デコレーター内に UCVolumeDataset を構築すると、反復時に torch.distributed ランク情報が読み取られ、ファイルが複数のランクに自動的にパーティション分割されるため、ファイル ベースのボリューム データの DistributedSampler は必要ありません。

データ読み込みのパフォーマンス

/Workspace ディレクトリと /Volumes ディレクトリは、リモート Unity カタログ ストレージでホストされます。 データセットが Unity カタログに格納されている場合、データの読み込み速度は使用可能なネットワーク帯域幅によって制限されます。 複数のエポックをトレーニングする場合は、このキャッシュを行う UCVolumeDataset を使用することをお勧めします。最初のアクセス時に各ファイルをローカル ストレージにコピーし、その後のローカル コピーからの読み取りを行います。 ボリューム内のデータセットでは、手動の shutil.copytree よりもこちらを使うことを推奨します。
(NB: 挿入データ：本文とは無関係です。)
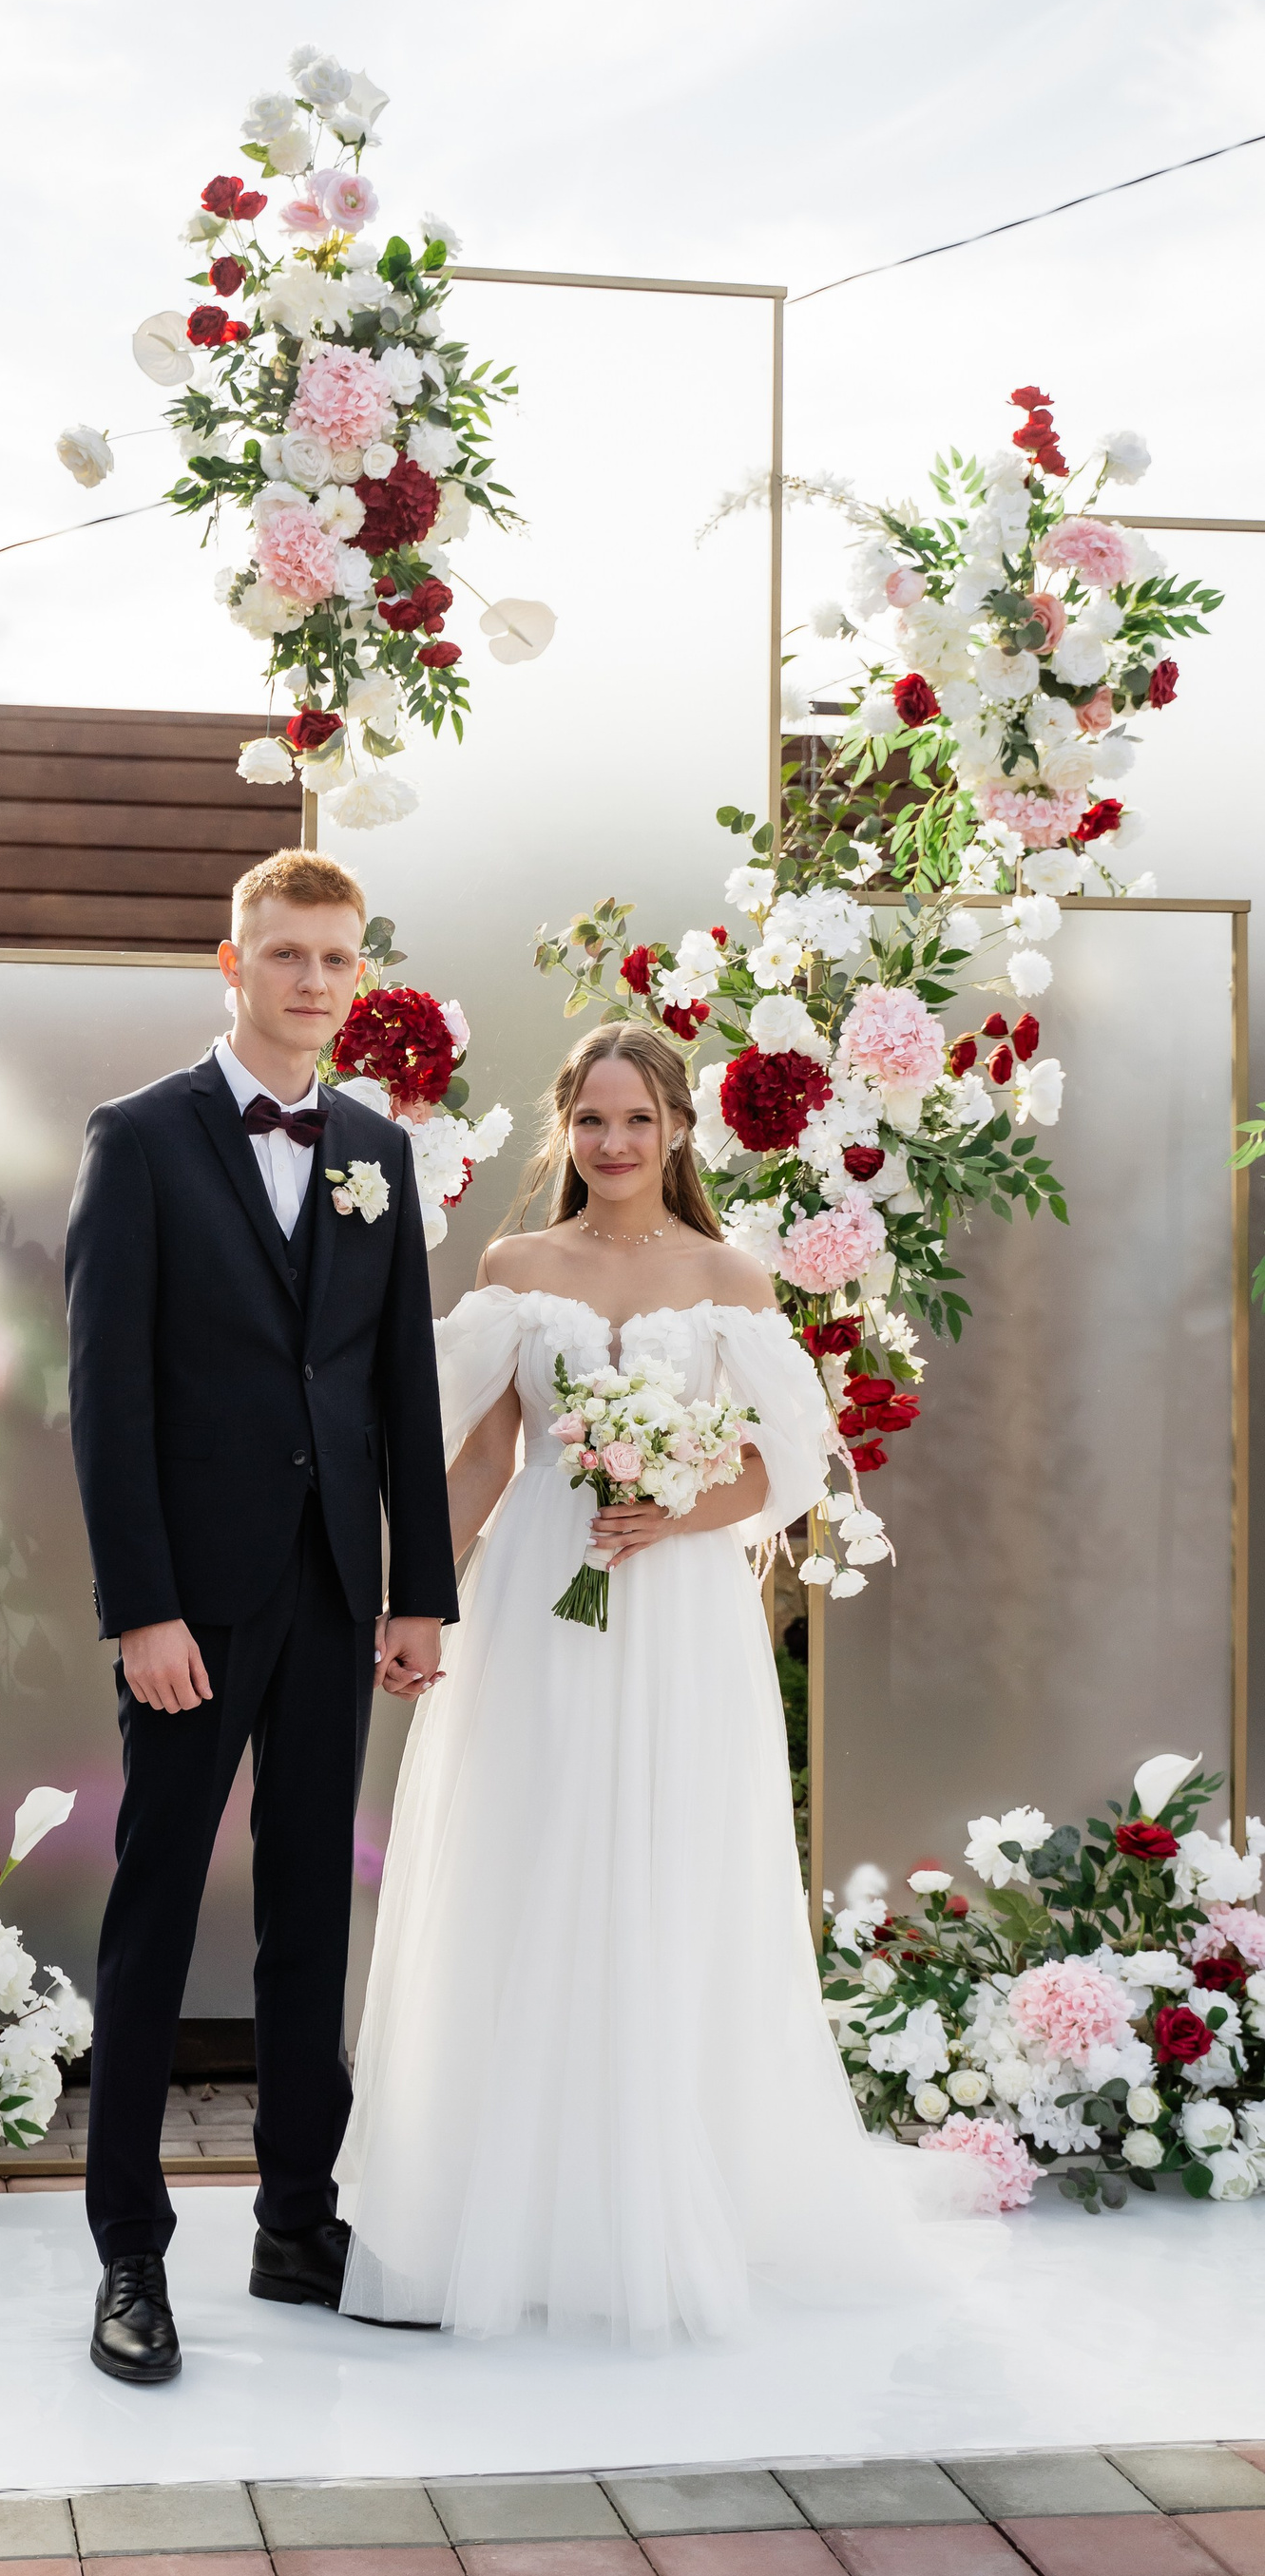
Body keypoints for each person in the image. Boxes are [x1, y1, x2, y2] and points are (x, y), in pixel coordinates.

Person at [337, 1020, 981, 2350]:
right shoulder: (518, 1270)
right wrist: (417, 1601)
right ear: (563, 1130)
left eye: (638, 1119)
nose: (615, 1142)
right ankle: (506, 2210)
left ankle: (661, 2201)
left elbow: (781, 1467)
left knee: (664, 1871)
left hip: (677, 1610)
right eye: (592, 1120)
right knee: (528, 1861)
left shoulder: (729, 1277)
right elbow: (482, 1458)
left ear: (680, 1129)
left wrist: (676, 1509)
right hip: (537, 1598)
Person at [64, 847, 459, 2384]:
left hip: (335, 1593)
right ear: (233, 965)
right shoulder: (140, 1139)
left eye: (337, 957)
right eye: (286, 953)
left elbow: (399, 1383)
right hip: (194, 1605)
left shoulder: (377, 1150)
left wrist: (417, 1592)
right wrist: (142, 1609)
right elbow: (105, 1397)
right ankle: (129, 2251)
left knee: (311, 1906)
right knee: (158, 1911)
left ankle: (299, 2219)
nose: (312, 980)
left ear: (361, 976)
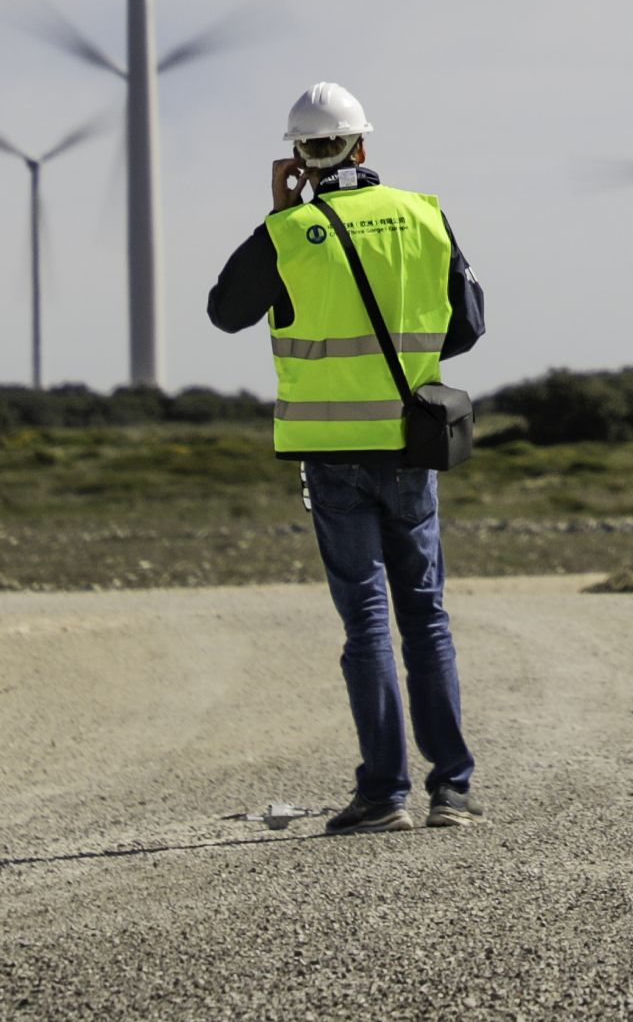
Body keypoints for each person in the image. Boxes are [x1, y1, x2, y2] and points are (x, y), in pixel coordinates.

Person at [206, 80, 488, 834]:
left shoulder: (292, 233)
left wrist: (281, 212)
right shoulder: (424, 214)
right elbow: (467, 326)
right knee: (425, 615)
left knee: (366, 621)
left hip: (330, 453)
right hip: (410, 444)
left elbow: (225, 312)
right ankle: (451, 790)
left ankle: (383, 793)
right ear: (363, 147)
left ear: (299, 154)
というのも、手動の shutil.copytree では、トレーニングでその一部しか使用しない場合でも、最初にディレクトリツリー全体をコピーしてしまうためです。

データセットが大きい場合は、次の手法でスループットを向上させることができます。

  • serverless_gpu.data.DataLoaderを使用してフェッチを並列化します。 これは、サーバーレス GPU I/O 用にチューニングされた 、torch DataLoader のドロップイン サブクラスです。 num_workers の既定値は 6 で、 prefetch_factor は 4 (PyTorch の 0 と 2 と比較) であるため、GPU の計算中にファイルが同時にフェッチおよびキャッシュされます。 また、バッチごとのフェッチタイミングをアクティブな MLflow 実行にログに記録します。これにより、データ読み込みのボトルネックを特定するのに役立ちます。

    from serverless_gpu.data import DataLoader
    
    loader = DataLoader(
        dataset,
        batch_size=32,
        pin_memory=True,
        # num_workers=6, by default
        # prefetch_factor=4, by default
        # raise num_workers to increase parallel reads, or prefetch_factor to deepen each worker's queue.
    )
    

    num_workersUCVolumeDataset 個のスロットにまたがってグローバルストライドを使用してファイルを分割するため、すべてのランクで同じ world_size × num_workers 値を使用する必要があります。 値が一致しない場合、ファイルは重複またはスキップされます。

  • バッチ サイズを増やします。 バッチが大きいほど、より多くのサンプルに対するバッチごとのデータ読み込みオーバーヘッドが償却され、ステップごとのファイル フェッチ操作の数が減ります。 GPU メモリが制限要因である場合は、より大きなバッチ サイズとグラデーションの累積を組み合わせて、有効なバッチ サイズを維持します。

ストリーミング データセット

メモリに収まらない非常に大規模なデータセットの場合は、ストリーミング アプローチを使用します。